AJP - Heart and Circulatory Physiology, Vol 272, Issue 4 1672-H1679, Copyright © 1997 by American Physiological Society
Beta-blockade reduces effects of adenosine and carbachol by transregulation of inhibitory receptors and Gi proteins
M. M. Borst, R. Marquetant, W. Kubler and R. H. Strasser
Department of Cardiology, University of Heidelberg, Germany.
Chronic blockade of stimulatory beta-adrenergic receptors may decrease
inhibitory receptors of the adrenergic signal transduction system. This
transregulation process might reduce the negative inotropic response of the
myocardium to inhibitory receptor stimulation. Rats were treated for 6 days
with the beta-blocker atenolol (2 mg/day). beta-Adrenergic receptors in
cardiac plasma membranes increased from 49 +/- 6 to 75 +/- 9 fmol/mg
protein (means +/- SE; P = 0.053), whereas muscarinic M2 receptors
decreased (155 +/- 15 vs. 105 +/- 10 fmol/mg protein; P < or = 0.05).
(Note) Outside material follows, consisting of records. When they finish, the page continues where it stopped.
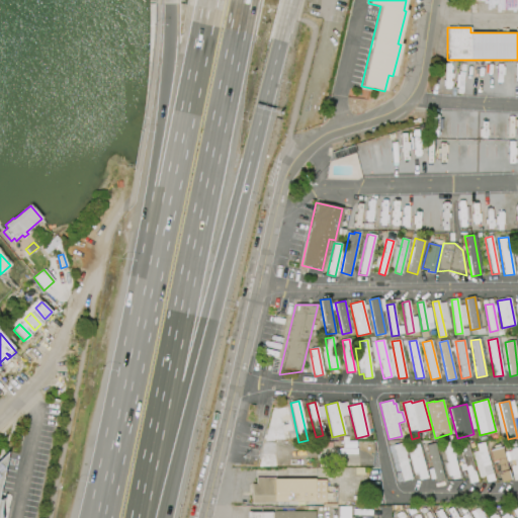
[(290,441),(277,441),(277,468),(256,468),(271,407),(277,408),(286,406),(292,431),(287,432),(290,441)]
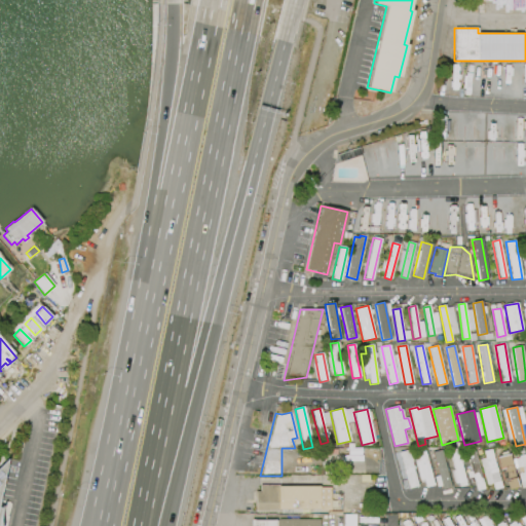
[(424,449),(434,486),(426,488),(424,480),(420,481),(415,460),(419,459),(417,451),(424,449)]
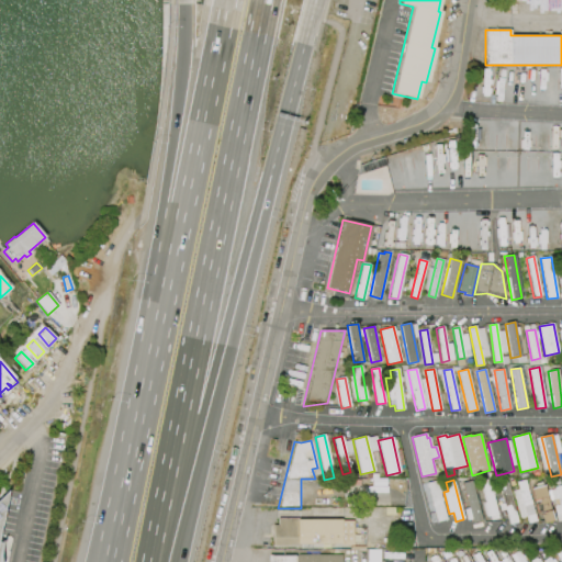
[(506,480),(518,523),(509,525),(498,482),(506,480)]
Moreover, inhibitory G alpha(i) proteins were reduced by 36%. The
functional responses of isolated hearts to inhibitory agonists after
prestimulation with isoproterenol (3 nmol/l) were significantly blunted.
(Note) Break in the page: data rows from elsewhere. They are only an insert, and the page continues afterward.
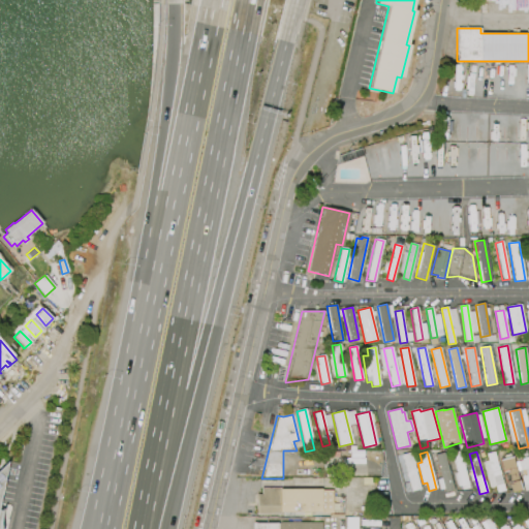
[(494,452),(504,491),(496,493),(486,454),(494,452)]
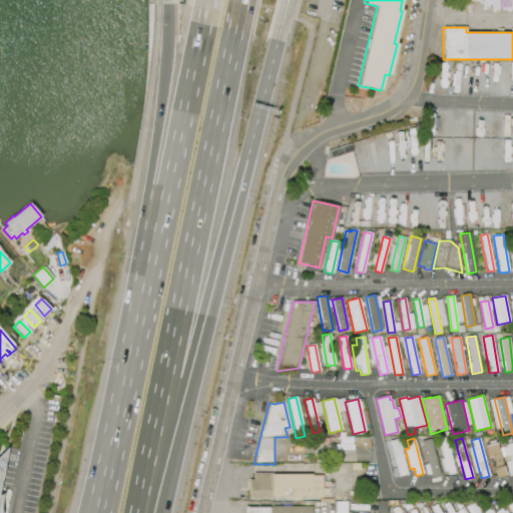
[(398,477),(389,441),(398,439),(407,475),(398,477)]
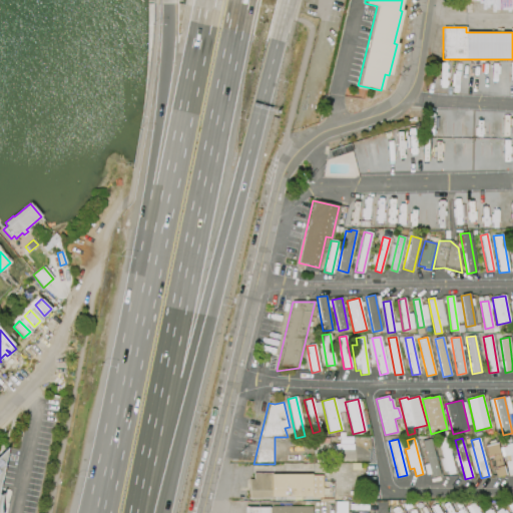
[(431,439),(440,475),(431,477),(422,441),(431,439)]
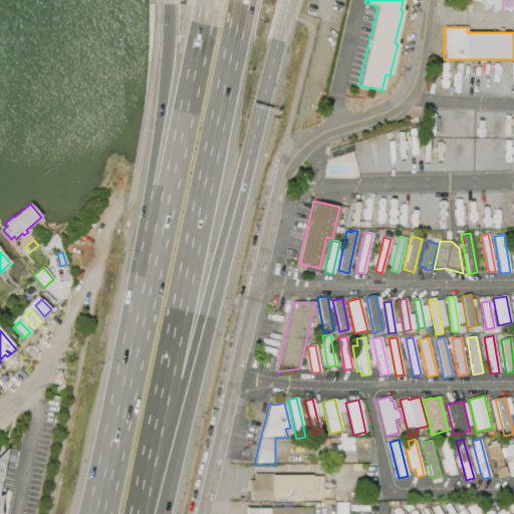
[(448,441),(456,475),(449,477),(440,443),(448,441)]
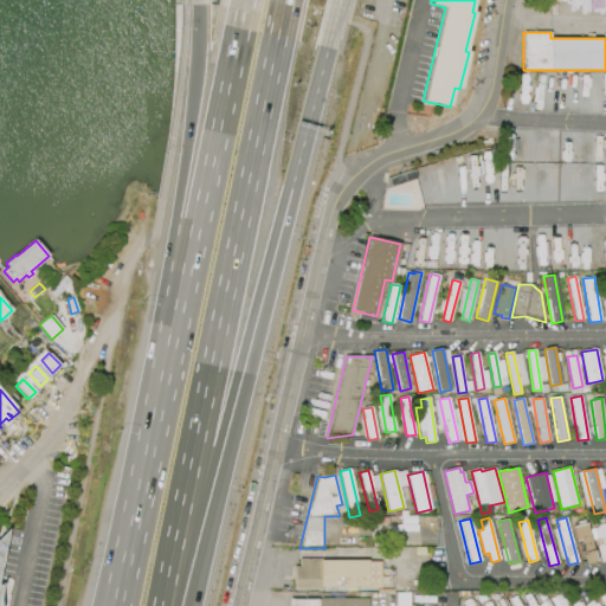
[(587,523),(598,561),(587,563),(581,553),(580,554),(573,527),(587,523)]
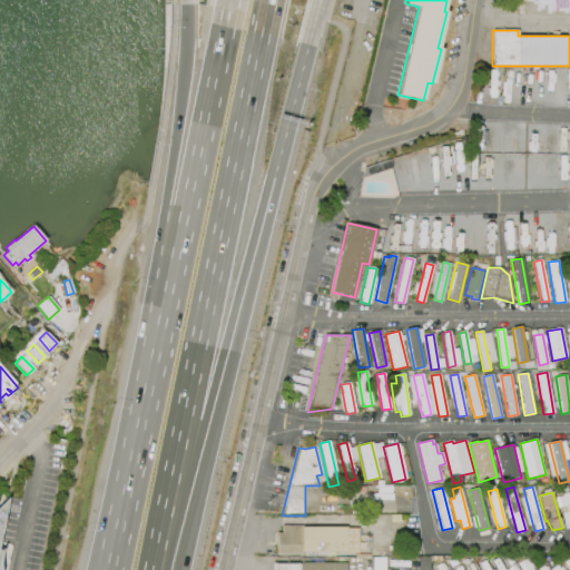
[(569,492),(569,528),(566,529),(562,513),(563,513),(561,507),(558,508),(554,498),(562,497),(562,494),(569,492)]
The Ki value for the negative inotropic response of the maximal rise in
developed left ventricular pressure (dP/dt(max)) to adenosine (0.1-100
micromol/l) increased from 5.9 +/- 1.7 to 24.0 +/- 2.5 micromol/l (P <
or = 0.001). A similar rightward shift of the dose-response curve was
observed for the effects of adenosine on developed left ventricular
pressure (LVP) and of carbachol (0.01-10 micromol/l) on LVP and dP/dt. Thus
chronic beta-blockade leads to a coordinate transregulation of inhibitory
receptors and Gi proteins, reducing the effects of inhibitory receptor
activation of the heart. This mechanism may contribute to the beneficial
effects of beta-blocker therapy in heart failure.